Let the Right One In

Sadarkah betapa pengaruh pasangan kita luar biasa besar? sepanjang pengaruh itu positif sih nggak masalah. Tapi kalau sebaliknya?? sayang aja kalau kita terlambat menyadarinya! Film Let the right One in sepertinya mencoba menyadarkan kita, betapa orang-orang terdekat (pasangan/keluarga/teman) bisa “merubah” diri kita.

Let the Right One In

Let the Right One In

Magnolia Picture dengan bintangnya seperti Kåre Hedebrant, Lina Leandersson, Per Ragnar, Henrik Dahl, Karin Bergquist, Peter Carlberg, Ika Nord, Karl-Robert Lindgren, Anders T Peedu dan Pale Olofsson mempersembahkan sebuah film bergenre foreign handal yakni Let the Right One In.

Film yang berdurasi sekitar 114 menit ini mengisahkan tentang seorang Oskar (Kåre Hedebrant), seorang bocah 12 tahun yang ringkih dan penakut seringkali dikerjai teman-teman sekelasnya yang lebih besar, dan tidak bisa membalas.

Harapan si bocah kesepian untuk memiliki teman terkabul saat ia berkenalan dengan Eli (Lina Leandersson), yang juga berumur 12 tahun, dan baru pindah ke rumah sebelah.

Eli adalah seorang gadis yang serius dan berkulit pucat. Ia hanya keluar di waktu malam dan nampaknya tidak terpengaruh cuaca dingin. Bersamaan dengan kedatangan Eli, terjadi beberapa kasus pembunuhan yang korbannya ditemukan mati kehabisan darah.

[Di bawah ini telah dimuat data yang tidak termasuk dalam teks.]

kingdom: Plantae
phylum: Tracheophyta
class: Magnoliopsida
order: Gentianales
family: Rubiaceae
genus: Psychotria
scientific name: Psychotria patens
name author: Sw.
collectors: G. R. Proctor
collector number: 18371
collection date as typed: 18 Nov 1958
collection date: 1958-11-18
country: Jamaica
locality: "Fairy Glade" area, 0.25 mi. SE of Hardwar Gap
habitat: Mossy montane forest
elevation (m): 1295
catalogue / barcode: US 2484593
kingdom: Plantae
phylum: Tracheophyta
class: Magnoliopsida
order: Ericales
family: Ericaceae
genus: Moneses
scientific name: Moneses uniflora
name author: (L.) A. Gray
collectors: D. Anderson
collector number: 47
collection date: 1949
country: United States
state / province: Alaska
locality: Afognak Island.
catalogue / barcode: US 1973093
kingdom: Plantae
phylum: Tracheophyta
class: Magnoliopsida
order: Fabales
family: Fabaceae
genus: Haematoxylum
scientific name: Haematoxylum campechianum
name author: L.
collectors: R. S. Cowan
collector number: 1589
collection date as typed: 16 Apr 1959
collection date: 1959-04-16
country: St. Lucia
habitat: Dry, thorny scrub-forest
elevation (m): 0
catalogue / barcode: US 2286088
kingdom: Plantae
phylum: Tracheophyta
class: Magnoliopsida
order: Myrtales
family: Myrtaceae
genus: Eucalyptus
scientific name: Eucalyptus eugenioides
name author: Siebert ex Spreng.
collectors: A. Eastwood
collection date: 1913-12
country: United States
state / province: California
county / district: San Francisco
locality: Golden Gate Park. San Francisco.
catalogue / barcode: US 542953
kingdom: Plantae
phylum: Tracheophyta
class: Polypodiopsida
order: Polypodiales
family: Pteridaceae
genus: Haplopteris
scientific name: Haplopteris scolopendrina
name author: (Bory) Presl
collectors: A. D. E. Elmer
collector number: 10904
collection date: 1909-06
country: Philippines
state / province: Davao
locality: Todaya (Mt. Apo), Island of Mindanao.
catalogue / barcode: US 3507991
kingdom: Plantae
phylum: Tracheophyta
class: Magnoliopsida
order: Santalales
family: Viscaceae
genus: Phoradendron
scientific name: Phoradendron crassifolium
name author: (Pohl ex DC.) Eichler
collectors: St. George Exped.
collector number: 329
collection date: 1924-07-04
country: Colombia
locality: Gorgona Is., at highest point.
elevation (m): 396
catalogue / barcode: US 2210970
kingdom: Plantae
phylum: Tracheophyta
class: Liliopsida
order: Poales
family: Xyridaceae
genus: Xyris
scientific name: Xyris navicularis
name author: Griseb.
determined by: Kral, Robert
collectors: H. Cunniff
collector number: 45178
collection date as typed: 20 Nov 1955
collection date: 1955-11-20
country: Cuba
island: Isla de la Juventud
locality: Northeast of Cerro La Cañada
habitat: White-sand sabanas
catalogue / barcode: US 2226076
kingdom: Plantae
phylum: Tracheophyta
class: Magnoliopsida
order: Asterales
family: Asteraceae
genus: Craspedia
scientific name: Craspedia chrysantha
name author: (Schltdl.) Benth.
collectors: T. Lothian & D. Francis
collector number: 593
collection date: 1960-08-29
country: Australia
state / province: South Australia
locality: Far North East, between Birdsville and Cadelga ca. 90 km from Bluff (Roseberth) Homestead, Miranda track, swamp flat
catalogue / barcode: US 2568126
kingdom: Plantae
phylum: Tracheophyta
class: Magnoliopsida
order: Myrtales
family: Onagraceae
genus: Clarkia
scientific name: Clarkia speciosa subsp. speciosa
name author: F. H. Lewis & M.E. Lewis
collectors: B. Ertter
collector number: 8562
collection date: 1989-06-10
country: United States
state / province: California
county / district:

Perlahan terjalin cinta monyet antara Oskar dan Eli, dan gadis itu memberi semangat agar Oskar membalas teman-temannya. Tetapi kemudian Oskar menyadari, ada sesuatu yang berbahaya pada diri Eli.

Lalu, apakah yang akan terjadi dengan Oskar dan Eli? Disutradarai oleh Tomas Alfredon dengan penulis naskah John Ajvide Lindqvist, saksikan film Let the Right One In di bioskop faforit Anda.

sumber : rileks.com

3 Tanggapan ke “Let the Right One In”

  1. memang erat hubungannya dengan sense of belonging….that’s why kenapa orang mudah ter-influence orang-orang terdekatnya. tapi sisi independen seseorang tetap ada kok…bisa jadi ndak akan terperangkap dengan ‘hegemoni’, meskipun ada masukan sana-sini..(lha kalo ndak cucok pandangan atawa idenya, kenapa mesti dituruti to…?…he…he…)

  2. waduh ngelu moco komen di atas :)

  3. Seringkali tidak kita sadari pasangan kita berpengaruh negatif pada kita. Sadarnya justru ketika kita ditinggalkan sahabat atau orang-orang terdekat kita.